After nearly three hundred issues, Nintendo Power has finally come to an end. To send this long-running periodical off in style, the Cover Critic has decided to review every single issue. Join him as he experiences every aspect of Nintendo's journey through their magazine covers.

I don't know the history of Battletoads, Rare's well-received 8-bit action game. However, if I were to take a wild guess, I would assume it involved a lot of alcohol and somebody suggesting they could make a better Teenage Mutant Ninja Turtles. With names like Rash and Pimple, Battletoads was what the Mutant Turtles would have been if they weren't so worried about looking cultured.

This Nintendo Power cover catches the Toads at the very beginning of their three year reign, long before anybody could imagine a Double Dragon crossover. For many, this is their first exposure to Rare's impossible-to-beat brawler, so it's disappointing to see the short shrift Nintendo Power has given the trio.

There's no excuse for this shoddy work. Somehow the artists at Nintendo Power were able to erect a clay sculpture for Maniac Mansion, but putting all three Battletoads on the cover is a bridge too far. Granted, I doubt even the biggest Rare fanboy could tell me which Toad is missing, but that's hardly the point. Do you think the long-running magazine would do that to the Teenage Mutant Ninja Turtles? No, they definitely wouldn't.

The real problem isn't the lack of Zitz (or maybe Pimple?), but rather how stupid the game looks. Oh no, it's the attack of crows and tiny plants! The most menacing character on this cover is a flying orange demon, but he doesn't seem the slightest bit interested in the action below.

The lack of an even moderately interesting bad guy has made my eyes wander, noticing just how strange the staging is. It appears as if the game is set in some sort of theater, complete with a David Lynch-approved curtain and ice machine. I guess that explains the high-kick lifted directly from the Rockettes. But if that's the case, then why are there birds and plants inside the theater? Sometimes I miss the simplicity of the Mutant Turtles.
------------------------------------------------------------
* **Exercise**: Copy the whole Battletoads cover review above word for word.

* **Source material**:
------------------------------------------------------------
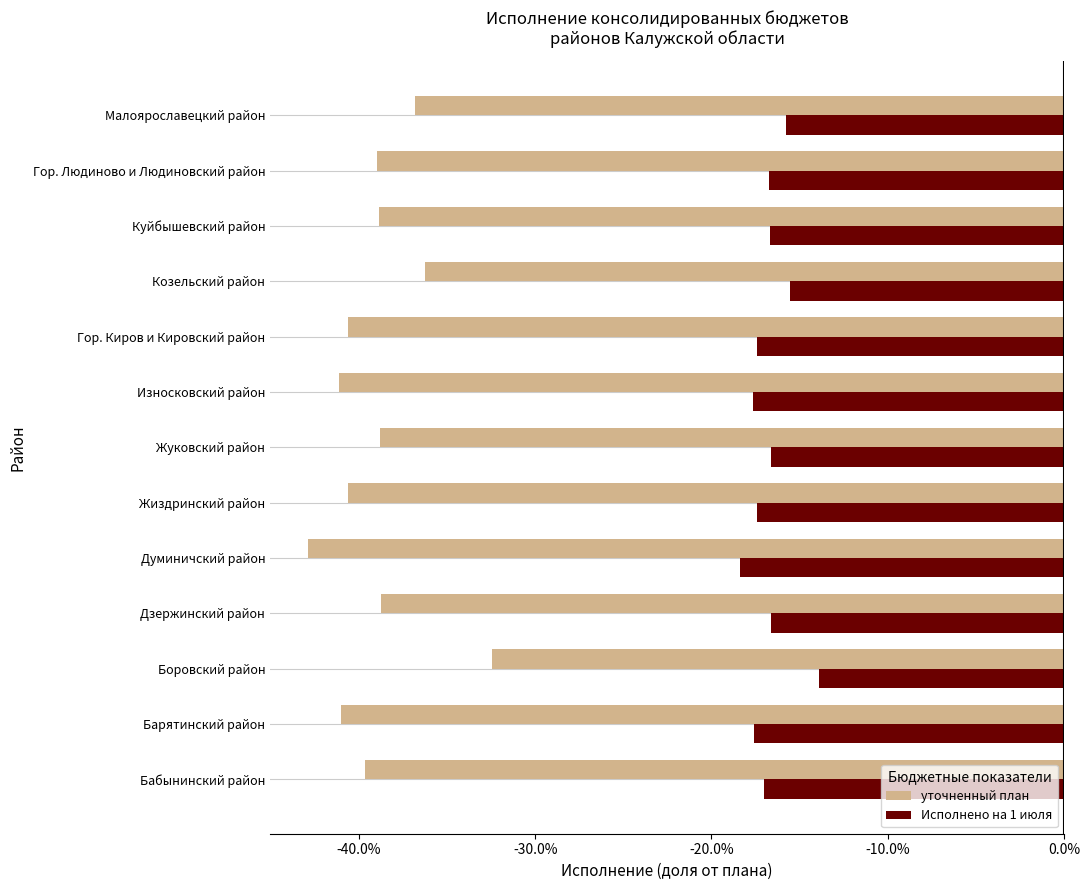

What are all the series names shown in the legend?

уточненный план, Исполнено на 1 июля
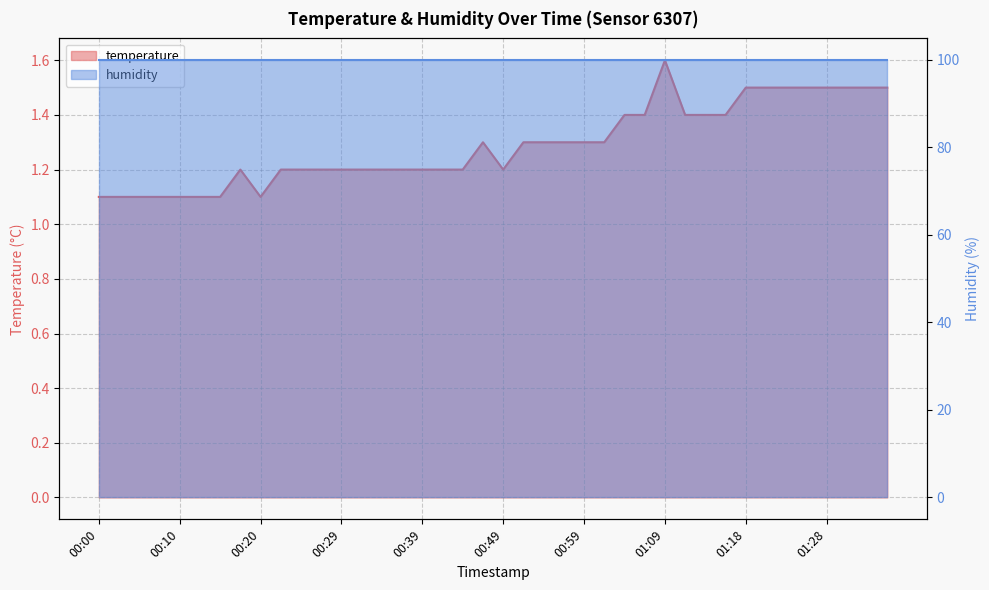

Read the value at 00:44.

1.2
------------------------------------------------------------
* **Your response**:
After nearly three hundred issues, Nintendo Power has finally come to an end. To send this long-running periodical off in style, the Cover Critic has decided to review every single issue. Join him as he experiences every aspect of Nintendo's journey through their magazine covers.

I don't know the history of Battletoads, Rare's well-received 8-bit action game. However, if I were to take a wild guess, I would assume it involved a lot of alcohol and somebody suggesting they could make a better Teenage Mutant Ninja Turtles. With names like Rash and Pimple, Battletoads was what the Mutant Turtles would have been if they weren't so worried about looking cultured.

This Nintendo Power cover catches the Toads at the very beginning of their three year reign, long before anybody could imagine a Double Dragon crossover. For many, this is their first exposure to Rare's impossible-to-beat brawler, so it's disappointing to see the short shrift Nintendo Power has given the trio.

There's no excuse for this shoddy work. Somehow the artists at Nintendo Power were able to erect a clay sculpture for Maniac Mansion, but putting all three Battletoads on the cover is a bridge too far. Granted, I doubt even the biggest Rare fanboy could tell me which Toad is missing, but that's hardly the point. Do you think the long-running magazine would do that to the Teenage Mutant Ninja Turtles? No, they definitely wouldn't.

The real problem isn't the lack of Zitz (or maybe Pimple?), but rather how stupid the game looks. Oh no, it's the attack of crows and tiny plants! The most menacing character on this cover is a flying orange demon, but he doesn't seem the slightest bit interested in the action below.

The lack of an even moderately interesting bad guy has made my eyes wander, noticing just how strange the staging is. It appears as if the game is set in some sort of theater, complete with a David Lynch-approved curtain and ice machine. I guess that explains the high-kick lifted directly from the Rockettes. But if that's the case, then why are there birds and plants inside the theater? Sometimes I miss the simplicity of the Mutant Turtles.